M: Immediately after the earthquake, that part of the city was in danger of being razed to the ground. Bulldozers stood at the entrance to the Bazaar. Owing to the Institute of Urban Planning and architect А. Ciborowski, who took a stand and intervened together with the political authorities, that part, the old core of the city, was rescued. It remained to be reconstructed, revitalized and protected. Thus, for a long period of time we worked with a team of architects on the reconstruction and it was my task and preoccupation for many years. The Bazaar is protected by law, but there is illegal intervention, without respect for tradition, authenticity and cultural heritage, authorship and disregard for the law. It’s a total disrespect for the history of a period. Demolition can make sense if the objects are substandard, and here we have a case of erasing copyrighted works.
D: We’ve talked before and I remember you telling me with great excitement how you dedicated yourself to the maximum and with great love to the task you were given to reconstruct Suli An. It was razed to the ground in the earthquake. It was a long way to go from foundation to authenticity. Responsible and difficult task. Later, in the 1980ies, when the Faculty of Fine Arts was formed, it was given this inspiring space, a rare opportunity for a faculty.
M: As a student in Belgrade, I participated in projects for revitalization and documentation of the church of St.

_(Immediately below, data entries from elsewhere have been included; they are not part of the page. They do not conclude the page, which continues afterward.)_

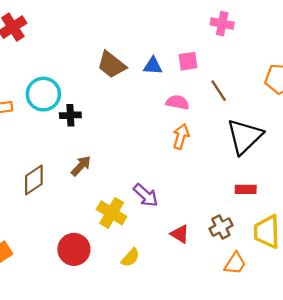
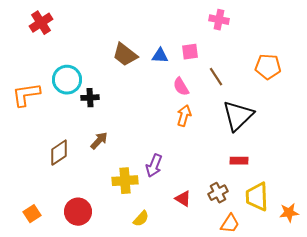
pink semicircle: (177, 102) -> (181, 87), turned -132
purple arrow: (146, 195) -> (154, 166), turned 70
yellow cross: (112, 213) -> (125, 181), turned -35
red circle: (74, 249) -> (78, 212), moved

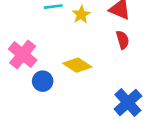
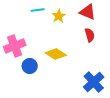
pink cross: (23, 55) -> (15, 46), turned 30

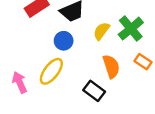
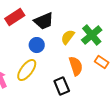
black rectangle: (94, 91) -> (62, 86), turned 30

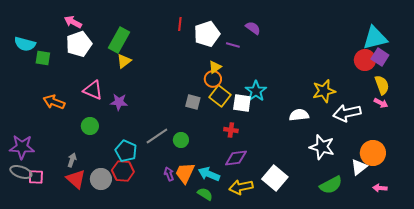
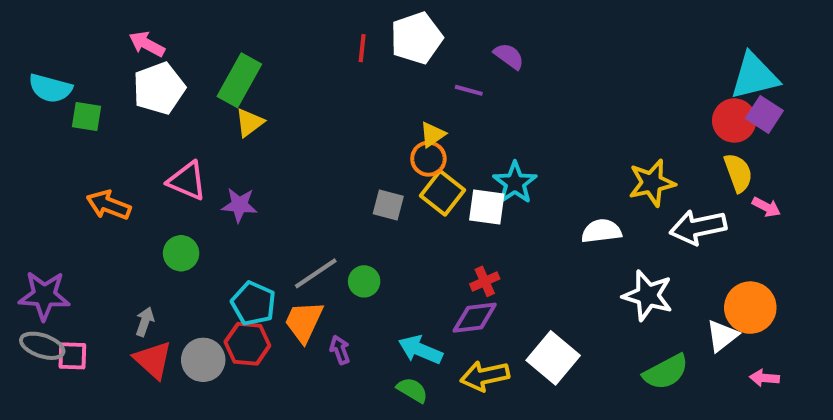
white pentagon: (207, 34) -> (416, 38), moved
yellow semicircle: (382, 85) -> (738, 173), moved
red cross: (231, 130) -> (485, 281), moved, turned -32
orange trapezoid: (185, 173) -> (304, 322), moved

Sofia, of old Ohrid architecture, I attended additional classes for reconstruction and revitalization of old buildings. I was assigned a task, a very responsible task for me and a great challenge and I immediately approached the basic documentation, devoted myself to historical analysis, and then to the project preparation. It is a specific inn, I respected the traditional construction, the “Byzantine” bricklaying, which is also used in Islamic architecture. I respected the terrain, the surroundings of the building and I did not sacrifice anything. I’ve been fighting all my life to preserve the authentic, old historical buildings that are characteristic of the city. In 1985, I was invited to present the reconstruction project at the International Conference on Reconstruction, Restoration and Urban Planning of Cities and Buildings in Seismic Regions (under the auspices of UNESCO).